The elderly are especially at risk of falling, and more prone to serious or life-threatening injuries when they do. Here are some tips for keeping yourself and loved ones safe – in the home or out and about.
Preventing falls in the home
Aside from funny “fail” videos on YouTube, falls are gravely serious business. The Centers for Disease Control and Prevention lists falls as one of the leading causes of accidental death in the United States. The CDC reports that more than 33,000 people died in the U.S. in 2014 from falls or complications of falling accidents – the same number of lives claimed by traffic accidents.
The World Health Organization says that 20 to 30 percent of elderly people will suffer moderate to severe injuries when they fall, from bruises and wrist fractures to broken hips and head trauma.
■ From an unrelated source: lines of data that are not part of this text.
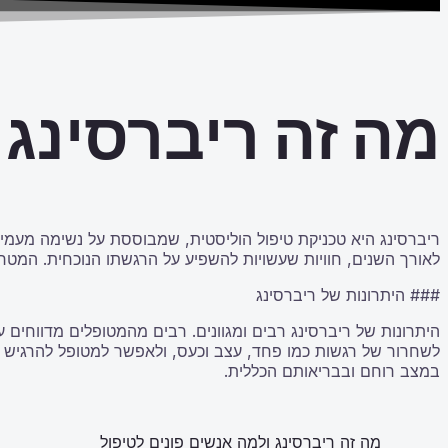
מה זה ריברסינג 
ריברסינג היא טכניקת טיפול הוליסטית, שמבוססת על נשימה מעמיק
לאורך השנים, חוויות שעשויות להשפיע על הרגשתו הנוכחית. המטר
### היתרונות של ריברסינג
לשחרור של רגשות כמו פחד, עצב וכעס, ולאפשר למטופל להרגיש קל
במצב רוחם ובבריאותם הכללית.
מה זה ריברסינג ולמה אנשים פונים לטיפול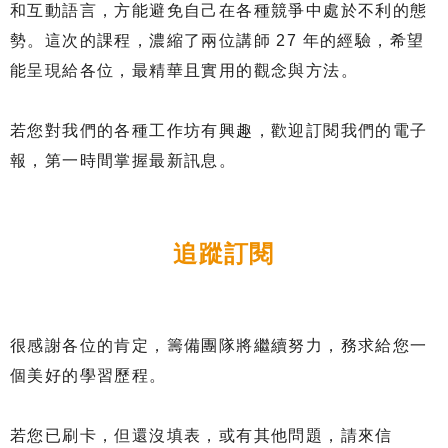
和互動語言，方能避免自己在各種競爭中處於不利的態
勢。這次的課程，濃縮了兩位講師 27 年的經驗，希望
能呈現給各位，最精華且實用的觀念與方法。
若您對我們的各種工作坊有興趣，歡迎訂閱我們的電子
報，第一時間掌握最新訊息。
追蹤訂閱
很感謝各位的肯定，籌備團隊將繼續努力，務求給您一
個美好的學習歷程。
若您已刷卡，但還沒填表，或有其他問題，請來信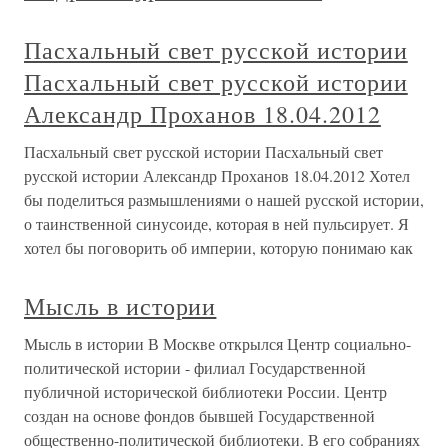
Пасхальный свет русской истории
Пасхальный свет русской истории
Александр Проханов 18.04.2012
Пасхальный свет русской истории Пасхальный свет
русской истории Александр Проханов 18.04.2012 Хотел
бы поделиться размышлениями о нашей русской истории,
о таинственной синусоиде, которая в ней пульсирует. Я
хотел бы поговорить об империи, которую понимаю как
Мысль в истории
Мысль в истории В Москве открылся Центр социально-
политической истории - филиал Государственной
публичной исторической библиотеки России. Центр
создан на основе фондов бывшей Государственной
общественно-политической библиотеки. В его собраниях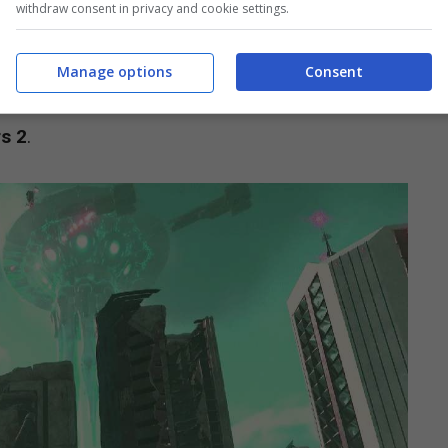
withdraw consent in privacy and cookie settings.
re sta arrivando su Xbox uno dei giochi più
quello che rappresenta al momento l’unico
Manage options
Consent
fettivamente di successo e ha portato guadagni
s 2
.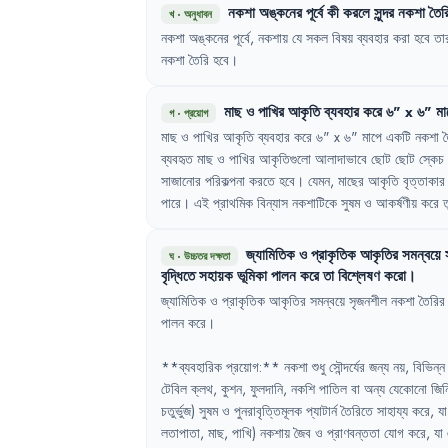
নকশা
অঙ্কনের
পূর্বে
কী
করলে
সুন্দর
নকশা
তৈর
খ
·
অনুধাবন
নকশা
অঙ্কনের
পূর্বে
,
নকশায়
যে
সকল
বিষয়
ব্যবহার
করা
হবে
তা
নকশা
তৈরি
হবে
।
মাছ
ও
পাখির
আকৃতি
ব্যবহার
করে
৬
"
x
৬
"
মা
গ
·
প্রয়োগ
মাছ
ও
পাখির
আকৃতি
ব্যবহার
করে
৬
"
x 
৬
"
মাপে
একটি
নকশা
ব্যবহৃত
মাছ
ও
পাখির
আকৃতিগুলো
আলাদাভাবে
ছোট
ছোট
স্কেচ
সাজানোর
পরিকল্পনা
করতে
হবে
।
যেমন
,
মাছের
আকৃতি
বৃত্তাকার
পারে
।
এই
প্রাথমিক
বিন্যাস
নকশাটিকে
সুষম
ও
আকর্ষণীয়
করে
ত
জ্যামিতিক
ও
প্রাকৃতিক
আকৃতির
সমন্বয়ে
ঘ
·
উচ্চতর দক্ষতা
বৃদ্ধিতে
সহায়ক
ভূমিকা
পালন
করে
তা
বিশ্লেষণ
করো
।
জ্যামিতিক
ও
প্রাকৃতিক
আকৃতির
সমন্বয়ে
সৃজনশীল
নকশা
তৈরির
পালন
করে
।
**ব্যবহারিক
প্রয়োগ:**
নকশা
শুধু
সৌন্দর্যের
জন্য
নয়
,
বিভিন্ন
টেবিল
ক্লথ
,
কুশন
,
ফুলদানি
,
নকশি
পাতিল
বা
অন্য
যেকোনো
জিন
চতুর্ভুজ)
সুষম
ও
পুনরাবৃত্তিমূলক
প্যাটার্ন
তৈরিতে
সাহায্য
করে
,
যা
লতাপাতা
,
মাছ
,
পাখি)
নকশায়
জৈব
ও
প্রাণবন্ততা
যোগ
করে
,
যা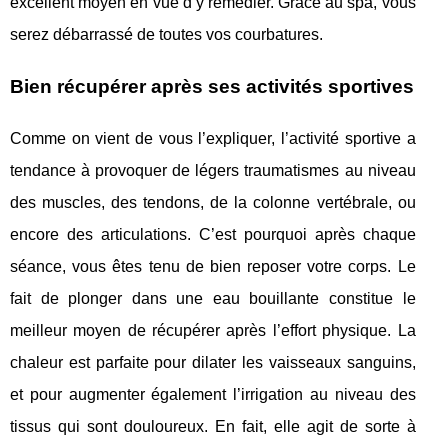
excellent moyen en vue d’y remédier. Grâce au spa, vous
serez débarrassé de toutes vos courbatures.
Bien récupérer après ses activités sportives
Comme on vient de vous l’expliquer, l’activité sportive a
tendance à provoquer de légers traumatismes au niveau
des muscles, des tendons, de la colonne vertébrale, ou
encore des articulations. C’est pourquoi après chaque
séance, vous êtes tenu de bien reposer votre corps. Le
fait de plonger dans une eau bouillante constitue le
meilleur moyen de récupérer après l’effort physique. La
chaleur est parfaite pour dilater les vaisseaux sanguins,
et pour augmenter également l’irrigation au niveau des
tissus qui sont douloureux. En fait, elle agit de sorte à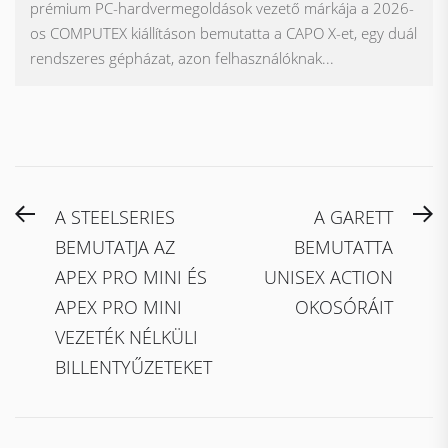
prémium PC-hardvermegoldások vezető márkája a 2026-
os COMPUTEX kiállításon bemutatta a CAPO X-et, egy duál
rendszeres gépházat, azon felhasználóknak...
Bejegyzés
Previous
N
A STEELSERIES
A GARETT
navigáció
post:
po
BEMUTATJA AZ
BEMUTATTA
APEX PRO MINI ÉS
UNISEX ACTION
APEX PRO MINI
OKOSÓRÁIT
VEZETÉK NÉLKÜLI
BILLENTYŰZETEKET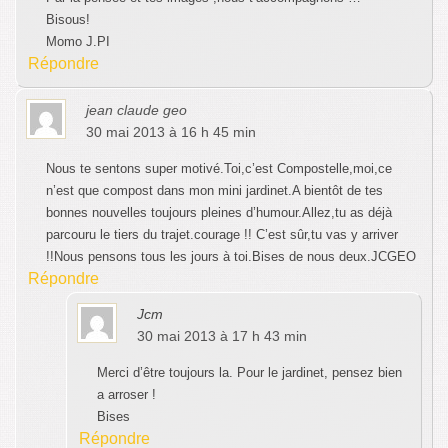
Bisous!
Momo J.PI
Répondre
jean claude geo
30 mai 2013 à 16 h 45 min
Nous te sentons super motivé.Toi,c’est Compostelle,moi,ce
n’est que compost dans mon mini jardinet.A bientôt de tes
bonnes nouvelles toujours pleines d’humour.Allez,tu as déjà
parcouru le tiers du trajet.courage !! C’est sûr,tu vas y arriver
!!Nous pensons tous les jours à toi.Bises de nous deux.JCGEO
Répondre
Jcm
30 mai 2013 à 17 h 43 min
Merci d’être toujours la. Pour le jardinet, pensez bien
a arroser !
Bises
Répondre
The following can help to lower the risk of a catastrophic fall in the home:
- Footwear: Slip-resistant slippers or socks with a rubber bottom, especially on stairs or wood floors, can help prevent falls.
- Obstacles: Many falls are caused by tripping hazards. Screen floors and stairs for clutter, cords, rugs or other things that could cause someone to slip or trip.
- Slippery floors: Put slip-resistant mats or appliqués inside the shower and bathtub. Use non-slip mats outside the shower and tub, and consider non-slip stickers for stairs.
- Walking aids and safety bars: Make sure that anyone who is frail or unsteady has access to a walker, cane or assistive device. Install grab bars and railings not only in bathrooms but on porches, stairs, step-ups.
- Vision: Your loved one should have their eyes checked annually, their prescriptions updated as necessary, and their eyeglasses cleaned regularly. Also replace dim or burned-out bulbs.
When a fall occurs outside the home
The natural tendency is to blame one’s own clumsiness. But in many cases there is a hidden hazard or a neglected duty on the part of the property owner or management.
There may be an actionable personal injury claim if there was a wet or waxed floor, boxes or debris underfoot, uneven pavement, parking lot potholes or other falling hazard.
In a nursing home or hospital, frail patients should be assessed for fall risk and assisted appropriately when walking, using the bathroom, getting out of bed, etc.
If your loved one suffered serious injury or died from complications of a fall, consult an attorney about a possible premises liability claim. Most personal injury lawyers will provide a free consultation to discuss the merits of your case.